Considering the fact that public networks have standard requests for providing roaming services, hackers have a chance to organize attacks in a SS7 network. These attacks look like regular SS7 requests to HLR of SIM issuer operator. These requests are aimed at information interception (IMSI, KI, IMEI etc.). HLR is an integral part of our infrastructure, that is why we intercept any attacks and inform our subscriber about it. This is one of the PING features.

Phonetic control

Taking into consideration the fact that operators actively develop the subscriber research mechanisms by their phonetic characteristics (voice print). Tottoli GSM allows to distort subscriber’s acoustic characteristics for both inbound and outbound calls. This mechanism is very useful if a call from Tottoli GSM should be done to a regular SIM card.

Stels SMS

To control phone functions or pre-installed applications, hackers use zero class SMS that do not reveal themselves and is not leave foot prints in the phone. Such SMS are also called Silent SMS or Stels SMS. All these requests are directed to the HLR of the operator-issuer. In our case, HLR is a part of our infrastructure, so we detect all requests of that kind, block them and notify our subscribers about such attempts. This function is included in the PING mechanism.

RESUME

Tottoli GSM SIM cards do not have billing at host operators, which prevents attackers from obtaining the necessary information for analytical work (circle of contacts (call details), location, real identifiers, voice).

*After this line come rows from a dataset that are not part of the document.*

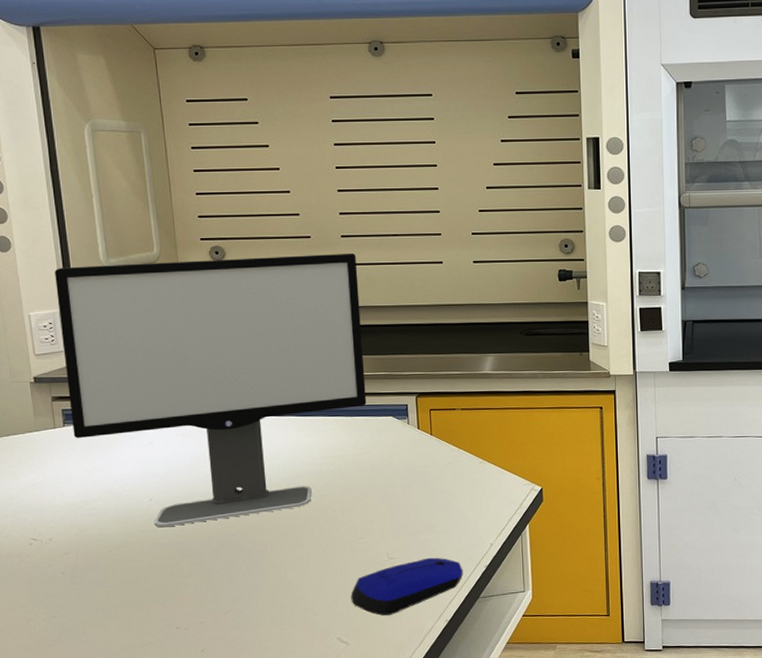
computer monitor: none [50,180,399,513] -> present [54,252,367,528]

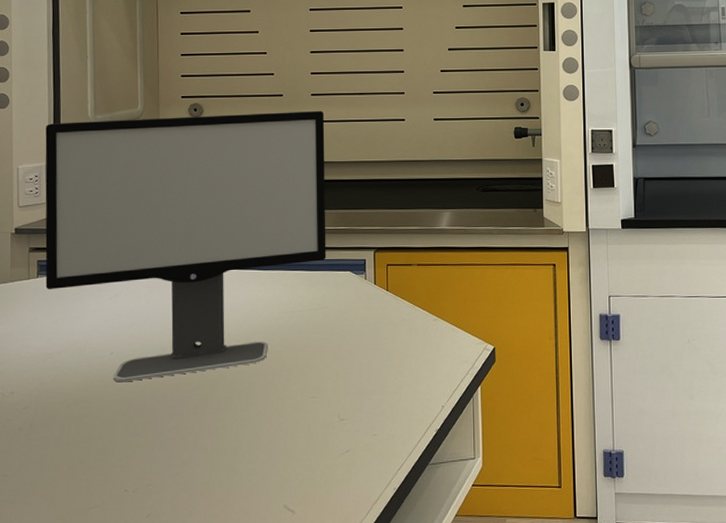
computer mouse: present [350,557,463,616] -> none [300,419,413,483]

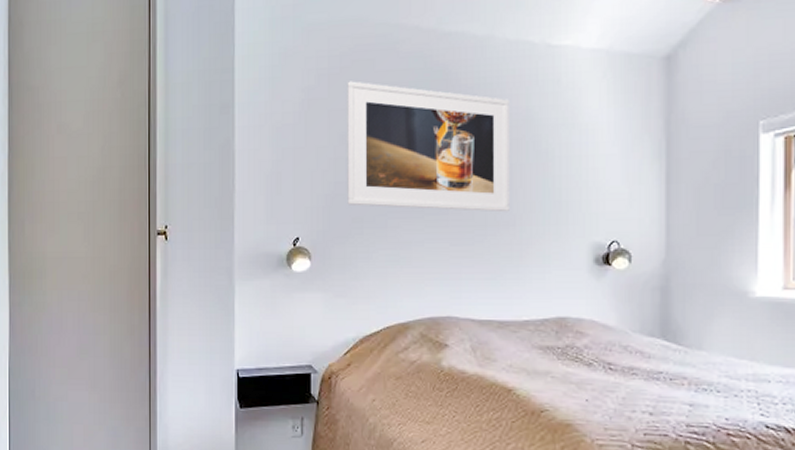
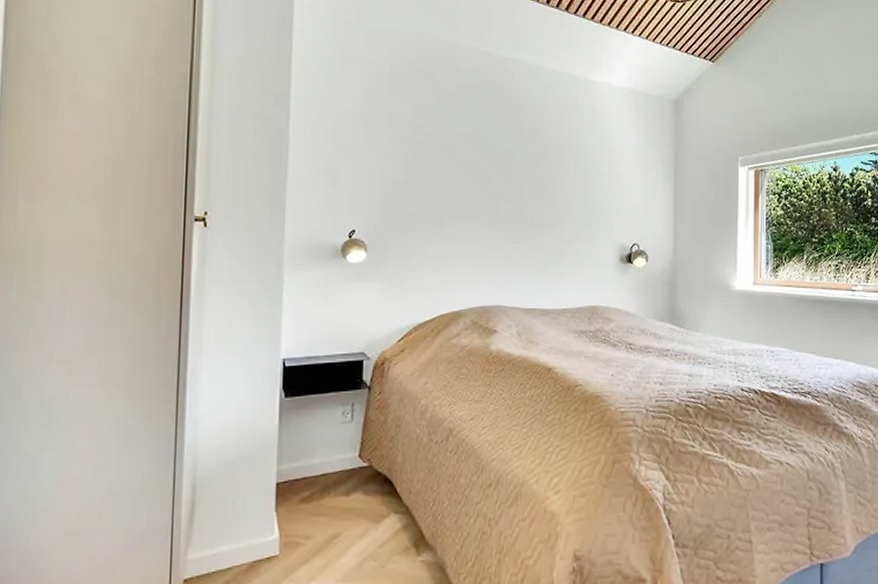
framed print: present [347,81,510,213] -> none [405,88,554,216]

This became possible due to intendance of all processes on three levels: a subscriber device (phone with a modified firmware), an identification module (Tottoli GSM SIM card with special applets) and a network layer (full control on HLR, MSC and SMSC).


PS

It must be noted that all phones are proprietary devices which have their blackbox. Nobody but the manufacturer itself doesn’t know the peculiarities of the settings stored in there, and, sometimes, even the manufacturer doesn’t know all the bugs of the firmware. It is also necessary to understand that monitoring tools are constantly being improved. Analytical tools identify one-use handsets by patterns in billing: by timestamp of the first and last calls from the handset, total amount of calls and average number of unique online subscribers. With access to billing systems of all national operators, one can determine the moment subscriber got rid of one phone and started calling from the other one: by enabling the geolocation data one can identify the place of subscribers’ residence.